With interest rates at record lows, many of us are tempted to borrow funds to either purchase or refinance a home. But would you be able to recognize a good deal from a bad one? Here are some guideposts to consider when shopping for a loan.
Avoid any lender who suggests or requires you to falsify information on your application. If you’re caught, you could be prosecuted and, if convicted, penalties range from fines to jail term. Even if the bank does not prosecute, they could require you pay the loan in full.
Do not allow yourself to be pressured into borrowing more than you need. The only reason a lender wants you to borrow more money is to increase his commission.
And, along the same line, don’t be pushed into accepting monthly payments you can’t afford. Even if you qualify for higher payments, your lifestyle may not allow you to use every spare penny to pay your loan payment.
Every lender is required to provide you with loan disclosures within three days of applying for a loan. If your lender fails to give one to you, he is breaking the law. The disclosure must include the loan’s annual percentage rate (APR) as well as an itemized list of closing costs. The APR is a formula that takes into account both the rate and the fees of each loan. It is a way for you to be able to compare loans of varying terms.

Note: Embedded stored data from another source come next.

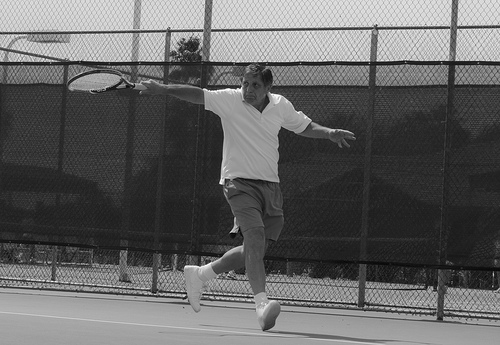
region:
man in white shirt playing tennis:
[77, 62, 372, 332]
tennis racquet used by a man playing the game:
[65, 55, 155, 105]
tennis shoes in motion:
[246, 287, 286, 329]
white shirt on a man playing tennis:
[201, 85, 312, 190]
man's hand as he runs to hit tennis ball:
[325, 120, 360, 150]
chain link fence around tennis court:
[56, 255, 136, 295]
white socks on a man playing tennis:
[200, 263, 220, 284]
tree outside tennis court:
[180, 33, 212, 83]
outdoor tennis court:
[18, 295, 128, 337]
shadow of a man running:
[231, 62, 284, 113]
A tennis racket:
[57, 51, 153, 116]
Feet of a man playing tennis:
[152, 246, 307, 340]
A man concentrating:
[226, 54, 277, 111]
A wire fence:
[320, 12, 423, 60]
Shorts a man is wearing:
[216, 169, 328, 254]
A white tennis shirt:
[186, 85, 312, 192]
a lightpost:
[4, 17, 79, 90]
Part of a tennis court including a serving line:
[45, 305, 115, 342]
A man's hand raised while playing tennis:
[312, 111, 369, 166]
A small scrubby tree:
[143, 30, 213, 90]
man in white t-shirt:
[138, 52, 356, 331]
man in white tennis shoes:
[140, 61, 355, 332]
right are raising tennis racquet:
[66, 66, 225, 120]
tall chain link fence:
[0, 2, 499, 323]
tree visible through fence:
[125, 28, 217, 263]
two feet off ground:
[180, 262, 283, 333]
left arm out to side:
[278, 93, 357, 148]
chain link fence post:
[436, 2, 461, 319]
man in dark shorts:
[139, 64, 357, 330]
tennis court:
[1, 287, 498, 343]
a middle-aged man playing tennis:
[162, 44, 337, 343]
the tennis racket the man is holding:
[49, 58, 160, 105]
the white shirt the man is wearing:
[197, 83, 302, 183]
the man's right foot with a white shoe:
[247, 294, 285, 327]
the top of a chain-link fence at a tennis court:
[329, 15, 497, 83]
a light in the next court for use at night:
[9, 15, 84, 70]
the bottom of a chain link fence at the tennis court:
[304, 262, 495, 331]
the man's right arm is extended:
[287, 96, 396, 161]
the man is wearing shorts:
[215, 170, 289, 247]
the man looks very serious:
[234, 70, 269, 110]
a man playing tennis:
[64, 62, 353, 333]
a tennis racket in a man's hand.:
[65, 67, 154, 93]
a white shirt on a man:
[202, 82, 317, 184]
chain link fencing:
[0, 0, 498, 324]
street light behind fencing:
[2, 26, 71, 280]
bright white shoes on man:
[182, 261, 284, 331]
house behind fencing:
[222, 141, 498, 292]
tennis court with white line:
[0, 287, 498, 343]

Be wary of terms that change during the course of the approval process. It is possible that rates and terms may legitimately change during the weeks of loan approval. But be sure to get an explanation from your lender. And if anything smells funny, back up and review all the paperwork again. You might even consider contacting another lender.
If your lender tells you it’s OK to sign blank forms, cancel the deal. You should NEVER sign a blank form.
And finally, if the lender refuses to give you copies of what you are being asked to sign, RUN!